Это - на метафизической, можно сказать, на мистической глубине. Социологически процесс принимает более понятную и менее воодушевляющую форму так называемого вторичного упростительного смешения: термин Константина Леонтьева всячески здесь уместен. Поверхностный мультикультурализм не может противостать этому глубинному процессу. Но этот же процесс, спроецированный на бытовую повседневность, дает уже не трагедию, а комедию современных нравов: возвращение Диониса оборачивается удручающим разнообразием сегодняшней сексуальной практики.

Фильмы Майка Фиггиса тем еще хороши, что вот эту культурно-историческую метафизику он умеет подать в оболочке бытового сюжета, глубины бытия представить в форме узнаваемой хроники: из Диониса сделать swap. Он создает не только трагедию, но и комедию - одновременно божественную и человеческую.

И чтобы не позабыть русские коннотации - даже «предчувствия и предвестия» - этой темы, процитируем еще раз Вячеслава Иванова, из статьи его «О достоинстве женщины»:

Индивидуальный симбиоз закрепляет дурную индивидуацию человечества; семья отъединяет и успокаивает человека в гранях эмпирической личности... Человечество должно осуществить симбиоз полов коллективно, чтобы соборно воззвать грядущее совершение на земле единого богочеловеческого Тела. Индивидуальный же симбиоз должен слыть в общественном мнении не нормой половых отношений, а отличием и исключением, оправдываемым и великою любовью, и добрыми делами четы.

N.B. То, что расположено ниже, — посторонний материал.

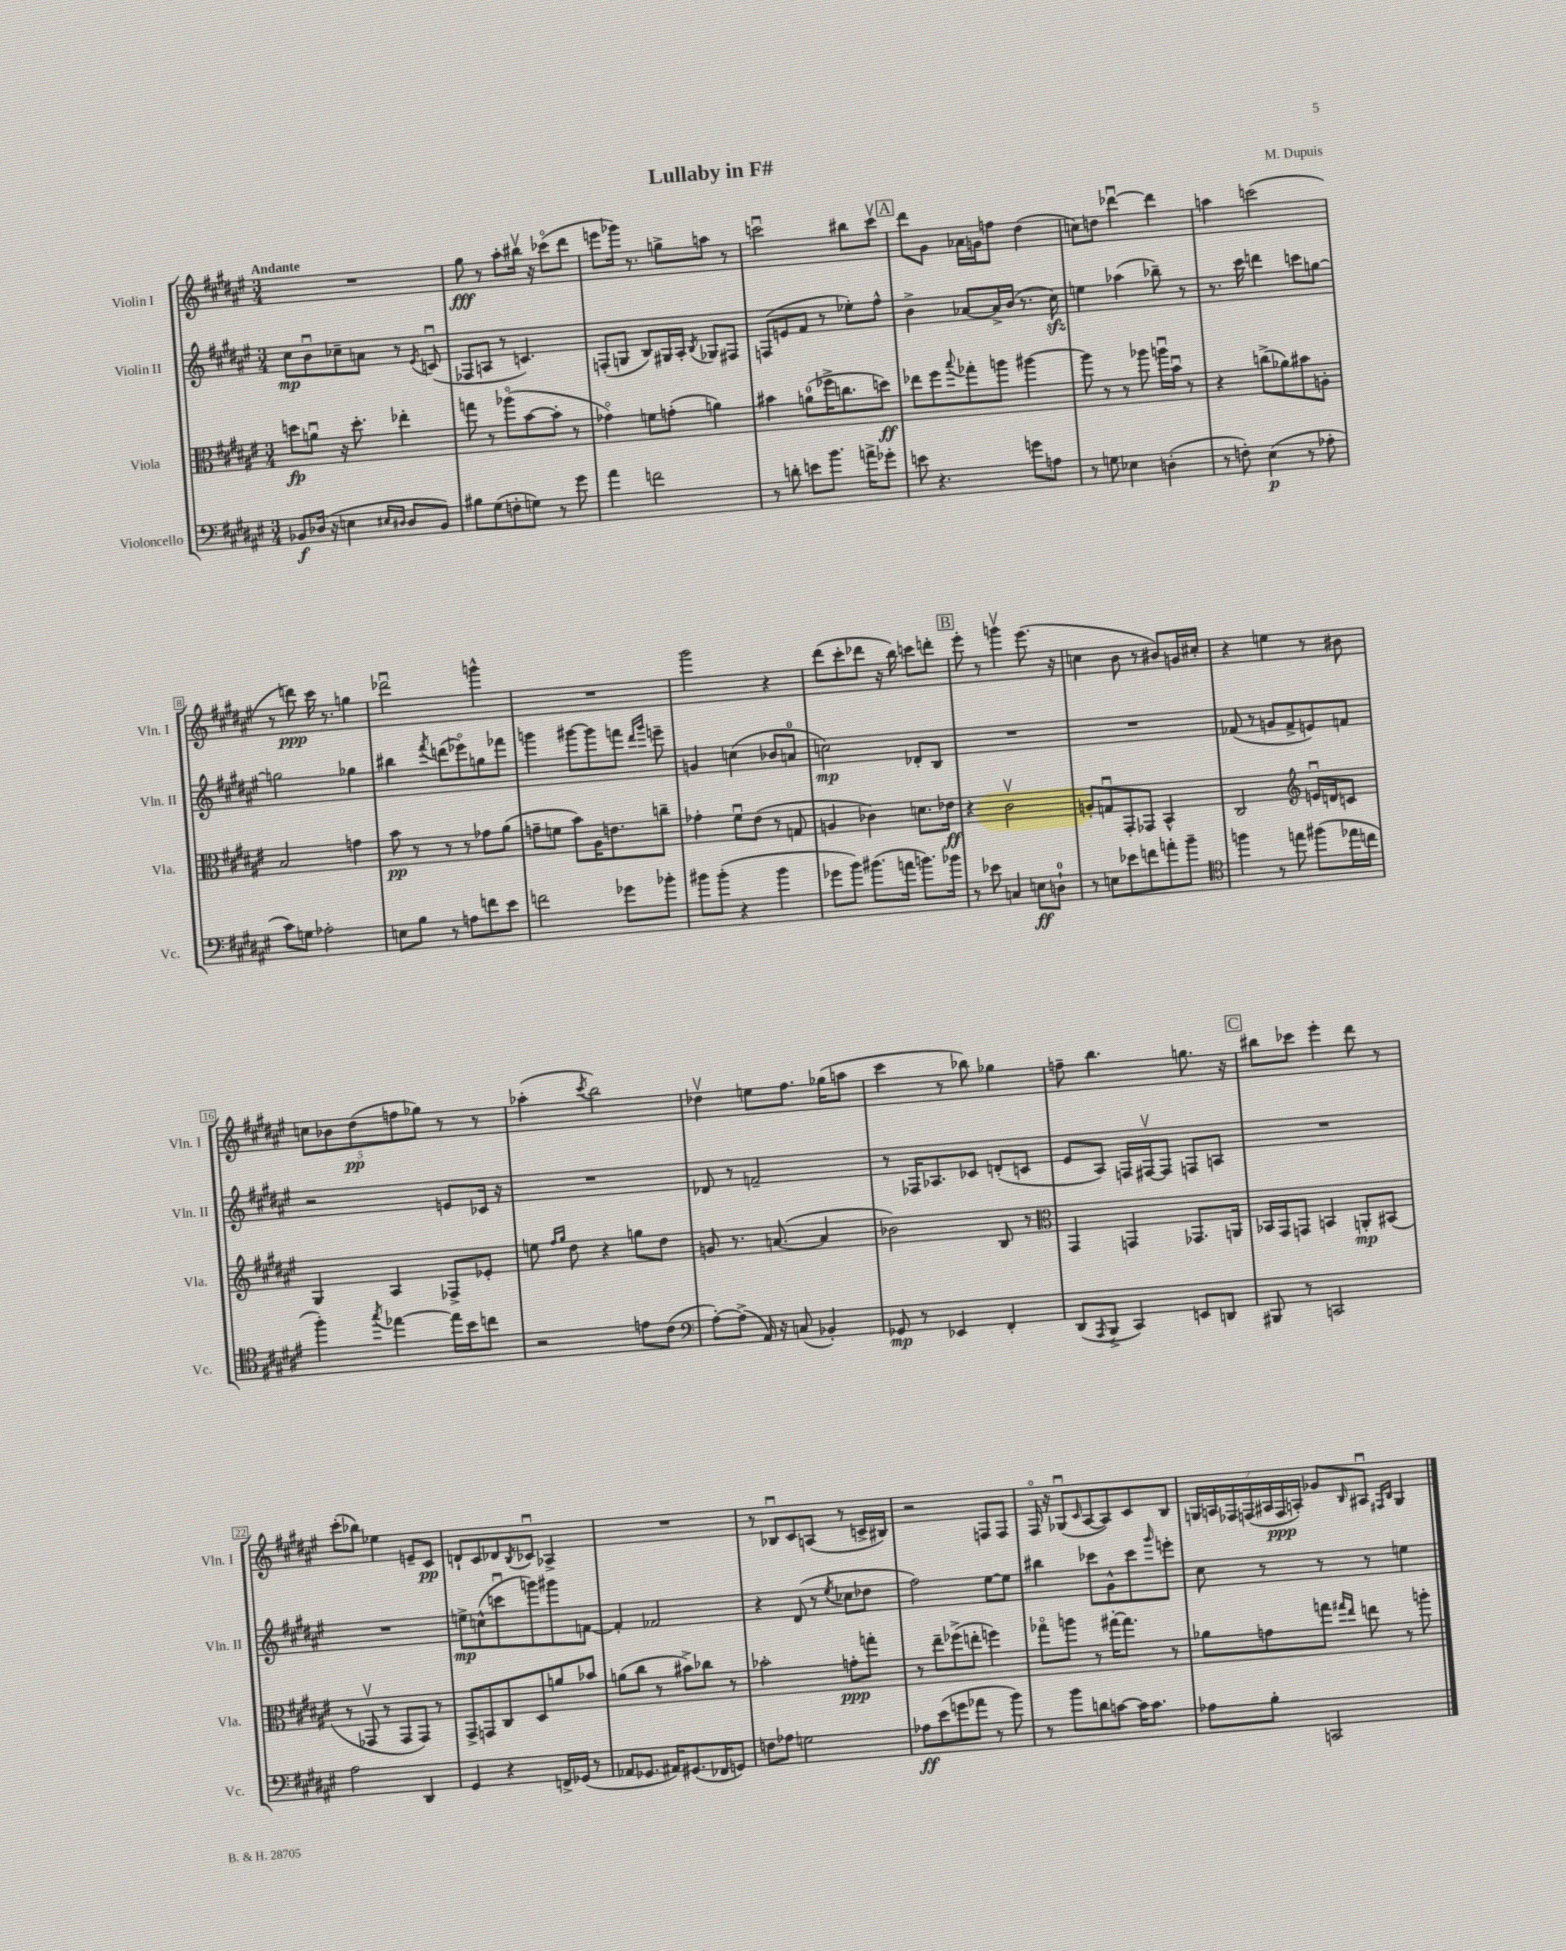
\header { title = "Lullaby in F#" composer = "M. Dupuis" }
<<
\new StaffGroup <<
\new Staff = "s0" \with { instrumentName = "Violin I" shortInstrumentName = "Vln. I" } {
    \clef treble \key fis \major \numericTimeSignature \time 3/4 \tempo "Andante"
    R2. |
    gis''8\fff r8 ais''8-. bis''16\upbow r16 ces'''8\flageolet( dis'''8 |
    e'''8 ges'''16) r8. g''8-> a''8 r8 |
    c'''2\downbow bis''8 c'''8\upbow |
    \mark \markup { \box "A" } dis'''8 gis'8 aes'16 g'16 f''8 dis''4( |
    c''8) d''8 des'''4~\downbow des'''4 |
    a''4 c'''2( |
    r8 d'''8\ppp) cis'''16 r8. g''4 |
    des'''2\downbow g'''4-^ |
    R2. |
    gis'''2 r4 |
    dis'''8( cis'''8-. des'''8 r16 b''16) c'''8 d'''8-. |
    \mark \markup { \box "B" } eis'''8-. r8 g'''4\upbow eis'''8.( r16 |
    c''4 b'8 r8 bis'8) g'16 cis''16-. |
    r4 e''4 r8 bis'8 |
    \tuplet 5/4 { c''8 bes'8 dis''8\pp( f''8 ges''8) } r8 r8 |
    aes''4-.( \acciaccatura { cis'''8 } b''2) |
    des''4\upbow e''8 fis''8. ges''16( a''8 |
    cis'''4 r8 bes''8) ges''4 |
    f''8-- b''4. g''8. r16 |
    \mark \markup { \box "C" } bis''8 ces'''8 eis'''4-. dis'''8 r8 |
    cis'''8-.( bes''8) ees''4 e'8-- cis'8\pp |
    d'8-! cis'8 des'8 \acciaccatura { b8 } ces'8\downbow aes4-> |
    R2. |
    r8 bes8\downbow cis'8 a8( r8 c'16-> bis16) |
    r2 f8 f8 |
    fis16\flageolet r16 ges8\downbow( \grace { cis'16 } ais8~ ais8) cis'8 b8 |
    \tuplet 7/4 { g16 a16 fes16 f16( ais16 f16\ppp a16-.) } ges'8 \grace { b16 } ais8\downbow \grace { fis16 b16 } g4 \bar "|." |
}
\new Staff = "s1" \with { instrumentName = "Violin II" shortInstrumentName = "Vln. II" } {
    \clef treble \key fis \major \numericTimeSignature \time 3/4
    cis''8\mp b'8\downbow ces''8-- a'8 r8 \acciaccatura { eis'8 } c'8\downbow( |
    fes8 a8 r8 c'4.) |
    f8-.( g8 b8) gis16 ais16-. \acciaccatura { b8 } ges8 fis8 |
    f8( e'8 fis'8 r8 ees''8-.) fis''8-^ |
    \mark \markup { \box "A" } b'4-> aes'8~ aes'16-> b'16( r8. cis''16\sfz) |
    e''4 aes''4( bes''8--) r8 |
    r8. cis'''16 d'''4 c'''8 g''8~ |
    g''2 ges''4 |
    bis''4 \acciaccatura { fis'''8 } d'''8( ees'''8\flageolet) g''8 fes'''8 |
    g'''4 gis'''8~ gis'''8 f'''8 \grace { dis'''16 gis'''16 } e'''8-- |
    g'4 c''4( bes'8 a'8-0 |
    c''2\mp) des'8-. b8 |
    \mark \markup { \box "B" } R2. |
    R2. |
    fes'8( r8 g'8 fes'8-> e'8) f'8 |
    r2 e'8 ces'16 r16 |
    R2. |
    des'8 r8 f'2-- |
    r8 fes16 aes8. ces'8 d'8-.( c'8 |
    eis'8 ais8) f16 fis16~\upbow fis8 f8 a8 |
    \mark \markup { \box "C" } R2. |
    R2. |
    e''8->\mp c''8-^( c'''8\downbow g'''8) gis'''8 f'8~ |
    f'4-. fes'2 |
    r4 dis'8( r8 \acciaccatura { eis''8 } ces''8 des''8 |
    fis''2) eis''8~ eis''8 |
    bis''4 ces'''8 gis'8-^ ces'''8 \grace { gis'''16 } e'''8-. |
    cis''8 r8 r8 r8 e''4 \bar "|." |
}
\new Staff = "s2" \with { instrumentName = "Viola" shortInstrumentName = "Vla." } {
    \clef alto \key fis \major \numericTimeSignature \time 3/4
    d''8\fp a'8\downbow r16 d''8.-. ees''4-. |
    g''8 r8 aes''8\flageolet( b'8~ b'8-. r8 |
    ges'4\flageolet) f'8 g'8-.( a'4) |
    bis'4 a'8-0( fes''16-> c''8. d''8\ff) |
    \mark \markup { \box "A" } ees''8 fis''8 \appoggiatura { b''8 } ges''8-. a''8 ais''4~ |
    ais''8 r8 r8 aes''8 a''16\downbow b'16\downbow r8 |
    r4 c''8->( aes'8) bis'8 a8-. |
    b2 g'4 |
    b'8\pp r8 r8 r8 ges'8 ais'8( |
    g'8-- f'8 b'8) ais16 e'8. c''8-- |
    ges'4-. fis'8\downbow eis'8( r8 g8 |
    a4 ces'4) d'8. ees'16\ff |
    \mark \markup { \box "B" } r4 cis'2\upbow |
    a8-. g8\downbow gis,8-. ges,8 b,4-^ |
    cis2 \clef treble e'16\downbow d'16 c'8 |
    gis4 ais4 fes8-> ees'8-. |
    e''8 \grace { fis''16 gis''16 } dis''8 r4 g''8 dis''8 |
    g'8 r8. a'8.~( a'4 |
    bes'2) b8 r8 |
    \clef alto gis,4 g,4 ges,8. a,16 |
    \mark \markup { \box "C" } bes,16 gis,16 g,8 b,4 a,8-.\mp bis,8( |
    r8 ges,8\upbow r8 ges,8 ges,8) r8 |
    gis,8-> g,8 cis8 dis8 a'8 bes'8 |
    a'8( cis''8 r8 bis'8->) ces''8 r8 |
    bes'2-. g'8-.\ppp g''8-. |
    r8 eis''8-- fes''8->( e''8-. f''4) |
    ges''8\flageolet a''8 r8 gis''16~-. gis''8. r8 |
    aes'8 g'8 g''8 \grace { gis''16 eis''16 } e''8 r8 a''8-. \bar "|." |
}
\new Staff = "s3" \with { instrumentName = "Violoncello" shortInstrumentName = "Vc." } {
    \clef bass \key fis \major \numericTimeSignature \time 3/4
    bes,8\f des16( r16 e4 \grace { eis16 dis16 } dis8 bes,8) |
    bis8 gis8( f8-. g8) r8 gis'8 |
    ais'4 f'2 |
    r8 d'8-. e'8 b'8. a'16-> ges'8-. |
    \mark \markup { \box "A" } e'8 r4. g'8 a8 |
    r8 g8 ees4 d4-.( |
    r8 f8-.) eis4\p( r8 aes8-. |
    cis'8) g8 aes2-. |
    e8 b8 r8 a8 f'8 eis'8 |
    f'2 ges'8 bes'8-. |
    bis'8 bis'8-.( r4 bis'4 |
    ges'8 b'8) bis'8.( a'16 b'8.) bes'16 |
    \mark \markup { \box "B" } r8 ees'8 c4 e8\ff d8-0-! |
    r8 e8 ees'8 f'8 a'8-. b'8-- |
    \clef tenor f''4 r8 e''8 fis''8( ees''16 c''16 |
    fis''4-.) \acciaccatura { gis''8 } ees''4~ ees''16 b'16 c''8 |
    r2 e'8 cis'8( |
    \clef bass ais8~-.) ais8->( ais,16) r16 c8( bes,4-.) |
    ges,8\mp r8 ees,4 fis,4-. |
    dis,8( \acciaccatura { ais,,8 } b,,8-> cis,4) e,8 d,8 |
    \mark \markup { \box "C" } bis,,8 r8 c,2 |
    ais2 dis,4 |
    gis,4 r4 f,16-> ges,16( r8 |
    aes,8 ges,8. ais,16) gis,8.( fes,16 g,8) |
    f8 aes8 g2 |
    aes8\ff eis'8( g'8 aes'8 r8 b'8) |
    r8 b'8 d'8 c'8~ c'16 c'8. |
    aes8 b8-. c,2 \bar "|." |
}
>>
>>
\layout { \context { \Score \override BarNumber.stencil = #(make-stencil-boxer 0.1 0.3 ly:text-interface::print) } }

Зная, что происходит сейчас, каковы сегодняшние нравы, нельзя не воспринять эти слова в комическом ключе. Но не следует также забывать, какая реальная трагедия произошла в России и в какой кошмарной форме реализовались в ней идеи хоровой соборности, конца индивидуалистической культуры и наступления новой «органической» эпохи.

Иностранцы о России

В очень известном американском журнале Атлантик Монтли - органе скорее литературном, чем политическом, - в номере за май этого года появилась статья Джеффри Тэйлера - статья, о которой трудно не поговорить из-за одного ее названия: «Конченная Россия». Кто такой Джэффри Тэйлер, чтоб выдавать такие даже не прогнозы, а констатации? Из статья видно, что в 1994 году он был мэнэджером московской фирмы, обеспечивавшей физическую безопасность деятелям российского бизнеса; его партнером был бывший замначальника Московского управления милиции. Понятно, что этот человек, Джеффри Тэйлер, знает о российских делах достаточно много интересного. Но он выступает не только с информацией, но и с анализом положения, и с прогнозом. Какие у него на это, так сказать, права? Кто он такой, попросту говоря? Некоторое представление об авторе мы находим в самом начале статьи: В годы холодной войны, думая о России, я испытывал понятное беспокойство: гигантская холодная страна степей и лесов, в которой разворачивается драма столкновения добра и зла, обещающая всему человечеству или конечную гибель, или конечное спасение. Но у меня появилась страсть к этой стране, страсть, объясняемая весомым аргументом: то, что происходит в России, касается не только ее, но и всего остального мира. В своем советском воплощении Россия была ядерной супердержавой, исповедовавшей угрожающую идеологию, имевшей склонность вмешиваться в дела соседних или даже самых отдаленных стран, обладавшей мощью, способной обратить мир в хаос. Русские, с которыми я говорил, смотрели на будущее их страны, как если бы дело шло о будущем всего человечества, и я соглашался с ними.